Diese Logik verdanken wir der Pflegeversicherung und ihren Vätern, die Hilfen unbedingt messbar machen wollten und deshalb die Pflegestufen (heute: Pflegegrade) erfanden. Hoher Pflegegrad gleich hoher Hilfebedarf gleich viel Geld von der Pflegekasse – für das Heim.
Die Bewohner dabei zu unterstützen, dass es ihnen wieder besser geht, sie wieder selbständiger und gesünder werden, ist deshalb aus betriebswirtschaftlicher Sicht im Grunde ein Fehler.

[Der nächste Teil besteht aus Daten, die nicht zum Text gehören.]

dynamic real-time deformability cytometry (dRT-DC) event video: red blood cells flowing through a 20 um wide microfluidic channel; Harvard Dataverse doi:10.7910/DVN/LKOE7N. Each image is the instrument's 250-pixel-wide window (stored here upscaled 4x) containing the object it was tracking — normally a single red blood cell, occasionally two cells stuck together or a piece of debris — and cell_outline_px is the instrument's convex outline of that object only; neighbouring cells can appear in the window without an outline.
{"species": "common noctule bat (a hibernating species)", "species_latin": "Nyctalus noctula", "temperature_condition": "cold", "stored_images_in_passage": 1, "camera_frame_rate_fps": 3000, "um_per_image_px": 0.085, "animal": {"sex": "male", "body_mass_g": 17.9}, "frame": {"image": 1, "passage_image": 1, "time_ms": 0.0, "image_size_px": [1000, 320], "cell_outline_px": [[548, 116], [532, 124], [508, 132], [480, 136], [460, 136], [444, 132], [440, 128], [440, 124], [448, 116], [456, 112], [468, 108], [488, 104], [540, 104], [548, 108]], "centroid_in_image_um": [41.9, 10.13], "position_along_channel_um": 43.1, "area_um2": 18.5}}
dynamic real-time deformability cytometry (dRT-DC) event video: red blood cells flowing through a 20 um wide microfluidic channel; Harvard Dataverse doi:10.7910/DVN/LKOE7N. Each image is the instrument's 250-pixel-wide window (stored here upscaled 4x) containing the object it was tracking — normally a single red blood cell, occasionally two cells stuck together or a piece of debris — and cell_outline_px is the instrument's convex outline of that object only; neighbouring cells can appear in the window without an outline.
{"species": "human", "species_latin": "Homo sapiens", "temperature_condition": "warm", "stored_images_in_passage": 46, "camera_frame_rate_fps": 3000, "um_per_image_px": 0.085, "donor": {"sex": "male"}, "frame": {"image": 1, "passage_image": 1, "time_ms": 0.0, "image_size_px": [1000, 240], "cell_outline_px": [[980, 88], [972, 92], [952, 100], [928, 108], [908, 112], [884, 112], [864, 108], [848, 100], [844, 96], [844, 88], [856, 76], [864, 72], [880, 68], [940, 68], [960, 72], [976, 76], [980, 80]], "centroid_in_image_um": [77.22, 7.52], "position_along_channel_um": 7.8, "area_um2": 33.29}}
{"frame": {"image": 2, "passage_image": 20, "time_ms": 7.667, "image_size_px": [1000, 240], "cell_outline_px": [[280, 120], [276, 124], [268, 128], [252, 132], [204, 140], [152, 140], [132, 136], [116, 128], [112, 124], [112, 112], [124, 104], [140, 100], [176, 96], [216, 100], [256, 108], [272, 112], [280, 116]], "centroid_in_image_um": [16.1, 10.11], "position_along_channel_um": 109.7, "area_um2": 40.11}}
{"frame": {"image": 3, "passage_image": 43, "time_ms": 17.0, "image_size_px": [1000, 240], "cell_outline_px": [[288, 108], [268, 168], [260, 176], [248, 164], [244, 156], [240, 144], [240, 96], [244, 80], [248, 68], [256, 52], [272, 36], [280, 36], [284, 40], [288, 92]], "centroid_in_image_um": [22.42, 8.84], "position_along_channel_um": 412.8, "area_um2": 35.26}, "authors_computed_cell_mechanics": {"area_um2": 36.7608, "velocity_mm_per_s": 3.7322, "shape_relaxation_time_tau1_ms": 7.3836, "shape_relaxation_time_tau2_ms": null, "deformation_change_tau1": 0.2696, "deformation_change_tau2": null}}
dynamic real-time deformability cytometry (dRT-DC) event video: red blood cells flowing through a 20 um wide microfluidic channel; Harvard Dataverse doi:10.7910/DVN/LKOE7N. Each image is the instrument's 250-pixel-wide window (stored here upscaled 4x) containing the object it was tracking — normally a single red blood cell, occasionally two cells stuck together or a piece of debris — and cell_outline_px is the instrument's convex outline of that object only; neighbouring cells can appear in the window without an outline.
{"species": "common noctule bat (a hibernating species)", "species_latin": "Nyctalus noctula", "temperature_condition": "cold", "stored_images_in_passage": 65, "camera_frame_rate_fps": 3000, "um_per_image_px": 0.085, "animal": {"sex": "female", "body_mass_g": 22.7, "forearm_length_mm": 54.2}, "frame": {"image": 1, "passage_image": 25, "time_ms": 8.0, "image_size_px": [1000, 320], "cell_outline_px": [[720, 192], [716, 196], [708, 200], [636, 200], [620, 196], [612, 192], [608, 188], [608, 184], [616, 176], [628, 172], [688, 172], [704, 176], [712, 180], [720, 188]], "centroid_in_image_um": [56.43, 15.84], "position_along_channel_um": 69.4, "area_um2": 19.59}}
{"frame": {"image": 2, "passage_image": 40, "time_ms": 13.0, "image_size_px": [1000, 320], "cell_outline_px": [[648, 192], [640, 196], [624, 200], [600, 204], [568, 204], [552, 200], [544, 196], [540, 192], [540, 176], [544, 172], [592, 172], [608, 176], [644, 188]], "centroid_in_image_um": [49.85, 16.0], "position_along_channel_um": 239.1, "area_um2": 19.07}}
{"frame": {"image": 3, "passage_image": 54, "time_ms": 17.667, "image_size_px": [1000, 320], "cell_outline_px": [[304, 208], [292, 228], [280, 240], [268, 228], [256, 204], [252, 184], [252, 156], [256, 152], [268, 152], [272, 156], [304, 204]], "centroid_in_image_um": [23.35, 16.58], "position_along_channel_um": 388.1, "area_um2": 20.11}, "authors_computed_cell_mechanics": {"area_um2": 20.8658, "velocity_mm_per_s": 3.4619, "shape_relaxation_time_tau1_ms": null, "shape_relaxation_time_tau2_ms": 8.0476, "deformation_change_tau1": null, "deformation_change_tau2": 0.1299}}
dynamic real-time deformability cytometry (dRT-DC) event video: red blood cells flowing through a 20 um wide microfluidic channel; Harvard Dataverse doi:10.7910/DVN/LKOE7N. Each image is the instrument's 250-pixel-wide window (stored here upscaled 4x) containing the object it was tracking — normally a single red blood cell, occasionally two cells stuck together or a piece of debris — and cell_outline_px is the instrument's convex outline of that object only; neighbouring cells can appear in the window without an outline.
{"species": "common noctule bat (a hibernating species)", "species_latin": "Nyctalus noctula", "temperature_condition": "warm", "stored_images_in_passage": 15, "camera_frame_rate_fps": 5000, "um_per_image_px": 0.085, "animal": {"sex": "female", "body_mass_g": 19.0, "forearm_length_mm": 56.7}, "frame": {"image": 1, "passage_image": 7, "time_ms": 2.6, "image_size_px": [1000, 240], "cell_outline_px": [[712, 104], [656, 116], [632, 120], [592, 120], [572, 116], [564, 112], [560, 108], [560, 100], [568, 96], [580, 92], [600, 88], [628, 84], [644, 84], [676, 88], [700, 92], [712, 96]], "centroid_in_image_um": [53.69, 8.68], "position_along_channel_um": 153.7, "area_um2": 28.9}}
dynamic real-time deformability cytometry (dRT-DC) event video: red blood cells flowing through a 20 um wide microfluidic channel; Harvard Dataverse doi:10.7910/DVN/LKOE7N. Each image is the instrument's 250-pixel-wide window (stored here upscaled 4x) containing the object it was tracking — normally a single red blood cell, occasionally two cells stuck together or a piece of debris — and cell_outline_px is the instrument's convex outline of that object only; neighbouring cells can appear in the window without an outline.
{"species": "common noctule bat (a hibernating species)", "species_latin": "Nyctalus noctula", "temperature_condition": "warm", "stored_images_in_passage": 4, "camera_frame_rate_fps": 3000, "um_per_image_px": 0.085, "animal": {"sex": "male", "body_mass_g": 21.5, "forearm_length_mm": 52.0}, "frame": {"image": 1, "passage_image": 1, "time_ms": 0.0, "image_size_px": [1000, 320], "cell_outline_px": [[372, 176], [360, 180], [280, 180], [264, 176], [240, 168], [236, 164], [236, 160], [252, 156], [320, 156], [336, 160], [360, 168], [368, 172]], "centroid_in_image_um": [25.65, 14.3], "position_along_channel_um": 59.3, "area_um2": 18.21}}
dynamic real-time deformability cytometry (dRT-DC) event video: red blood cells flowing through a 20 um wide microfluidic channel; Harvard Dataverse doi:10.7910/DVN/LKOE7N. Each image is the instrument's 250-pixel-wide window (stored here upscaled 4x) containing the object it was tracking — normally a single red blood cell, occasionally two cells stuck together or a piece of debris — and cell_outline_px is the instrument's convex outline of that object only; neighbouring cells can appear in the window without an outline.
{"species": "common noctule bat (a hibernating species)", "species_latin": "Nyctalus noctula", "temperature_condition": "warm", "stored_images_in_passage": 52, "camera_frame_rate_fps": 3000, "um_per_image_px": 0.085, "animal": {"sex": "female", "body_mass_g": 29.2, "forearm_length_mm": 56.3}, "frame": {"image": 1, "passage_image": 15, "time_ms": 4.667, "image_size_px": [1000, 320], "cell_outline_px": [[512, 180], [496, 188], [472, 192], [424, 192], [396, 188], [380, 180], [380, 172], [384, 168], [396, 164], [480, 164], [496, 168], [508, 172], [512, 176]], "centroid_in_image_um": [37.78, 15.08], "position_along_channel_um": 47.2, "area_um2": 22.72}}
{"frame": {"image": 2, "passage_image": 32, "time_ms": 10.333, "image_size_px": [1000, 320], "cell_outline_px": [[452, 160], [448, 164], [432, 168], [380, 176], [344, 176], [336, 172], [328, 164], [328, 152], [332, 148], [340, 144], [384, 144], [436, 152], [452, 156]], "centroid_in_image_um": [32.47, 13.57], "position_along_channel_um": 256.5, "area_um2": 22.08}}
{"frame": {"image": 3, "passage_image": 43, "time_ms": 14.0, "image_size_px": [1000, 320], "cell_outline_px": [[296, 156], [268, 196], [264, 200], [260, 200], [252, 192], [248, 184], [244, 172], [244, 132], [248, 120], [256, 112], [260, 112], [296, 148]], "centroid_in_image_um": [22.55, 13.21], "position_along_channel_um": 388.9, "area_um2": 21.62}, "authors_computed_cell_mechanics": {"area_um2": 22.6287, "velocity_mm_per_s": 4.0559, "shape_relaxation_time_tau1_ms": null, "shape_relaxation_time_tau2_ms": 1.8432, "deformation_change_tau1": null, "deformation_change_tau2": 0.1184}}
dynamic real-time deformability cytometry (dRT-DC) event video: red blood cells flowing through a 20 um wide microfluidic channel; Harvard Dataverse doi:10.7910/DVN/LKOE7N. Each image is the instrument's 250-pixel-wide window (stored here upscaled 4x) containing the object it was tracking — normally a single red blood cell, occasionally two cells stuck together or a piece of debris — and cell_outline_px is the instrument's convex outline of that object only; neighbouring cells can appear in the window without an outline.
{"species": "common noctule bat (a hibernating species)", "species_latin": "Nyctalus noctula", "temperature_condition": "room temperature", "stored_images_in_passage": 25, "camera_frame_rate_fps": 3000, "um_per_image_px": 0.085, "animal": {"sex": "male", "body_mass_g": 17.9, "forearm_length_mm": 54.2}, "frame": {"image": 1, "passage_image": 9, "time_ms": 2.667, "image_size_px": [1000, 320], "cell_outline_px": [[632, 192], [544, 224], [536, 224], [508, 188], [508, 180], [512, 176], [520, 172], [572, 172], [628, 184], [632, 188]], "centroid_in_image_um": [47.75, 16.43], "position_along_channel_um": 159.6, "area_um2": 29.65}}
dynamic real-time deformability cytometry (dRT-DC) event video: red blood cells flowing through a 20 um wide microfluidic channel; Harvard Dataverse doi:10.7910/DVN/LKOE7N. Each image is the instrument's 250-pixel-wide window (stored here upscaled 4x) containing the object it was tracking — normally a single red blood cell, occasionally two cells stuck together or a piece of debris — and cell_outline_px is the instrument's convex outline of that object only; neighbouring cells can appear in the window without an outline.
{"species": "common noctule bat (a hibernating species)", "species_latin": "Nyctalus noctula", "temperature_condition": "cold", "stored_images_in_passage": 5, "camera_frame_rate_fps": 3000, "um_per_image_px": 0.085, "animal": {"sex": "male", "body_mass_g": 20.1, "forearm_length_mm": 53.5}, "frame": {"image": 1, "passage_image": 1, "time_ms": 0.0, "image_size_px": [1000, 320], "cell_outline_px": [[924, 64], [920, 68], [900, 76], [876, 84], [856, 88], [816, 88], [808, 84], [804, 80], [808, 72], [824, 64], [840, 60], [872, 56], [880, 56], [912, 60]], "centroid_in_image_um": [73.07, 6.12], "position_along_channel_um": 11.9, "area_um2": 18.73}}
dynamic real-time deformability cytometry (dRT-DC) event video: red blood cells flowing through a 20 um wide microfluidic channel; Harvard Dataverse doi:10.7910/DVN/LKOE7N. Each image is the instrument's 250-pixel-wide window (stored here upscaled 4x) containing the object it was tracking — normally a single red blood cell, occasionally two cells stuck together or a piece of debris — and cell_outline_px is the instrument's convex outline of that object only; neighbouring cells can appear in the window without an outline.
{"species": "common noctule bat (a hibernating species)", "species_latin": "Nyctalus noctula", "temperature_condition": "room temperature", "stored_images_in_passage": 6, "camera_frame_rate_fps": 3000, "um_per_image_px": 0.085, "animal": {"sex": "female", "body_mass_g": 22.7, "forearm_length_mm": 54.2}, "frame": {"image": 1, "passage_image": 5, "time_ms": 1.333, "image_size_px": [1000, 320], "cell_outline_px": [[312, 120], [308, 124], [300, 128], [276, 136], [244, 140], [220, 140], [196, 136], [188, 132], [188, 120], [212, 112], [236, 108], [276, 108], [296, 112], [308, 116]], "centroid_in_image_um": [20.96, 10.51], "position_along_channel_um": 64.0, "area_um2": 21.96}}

Genau diese Logik, diesem System verdanken wir jene Menschenverachtung, der die Heimbewohner im Harz jetzt offenbar ausgesetzt waren.

Pflege-TÜV verschleiert mehr als er aufdeckt

Und dass der Pflege-TÜV bei seiner Prüfung von den Missständen nichts mitbekommen hat – oder nichts mitbekommen wollte – ist kein Zufall, sondern ebenfalls Systemversagen. Um zu verstehen, warum, werfen wir einen Blick auf die Funktionsweise dieses „TÜVs“. Der sorgt keineswegs dafür – obwohl das die Bezeichnung nahelegt –, dass Heimbewohner gewartet werden wie Autos. Wäre es so, dann würden seine Bewertungen Mängel sichtbar machen und die Heimbetreiber zwingen, sie abzustellen. Doch davon kann keine Rede sein.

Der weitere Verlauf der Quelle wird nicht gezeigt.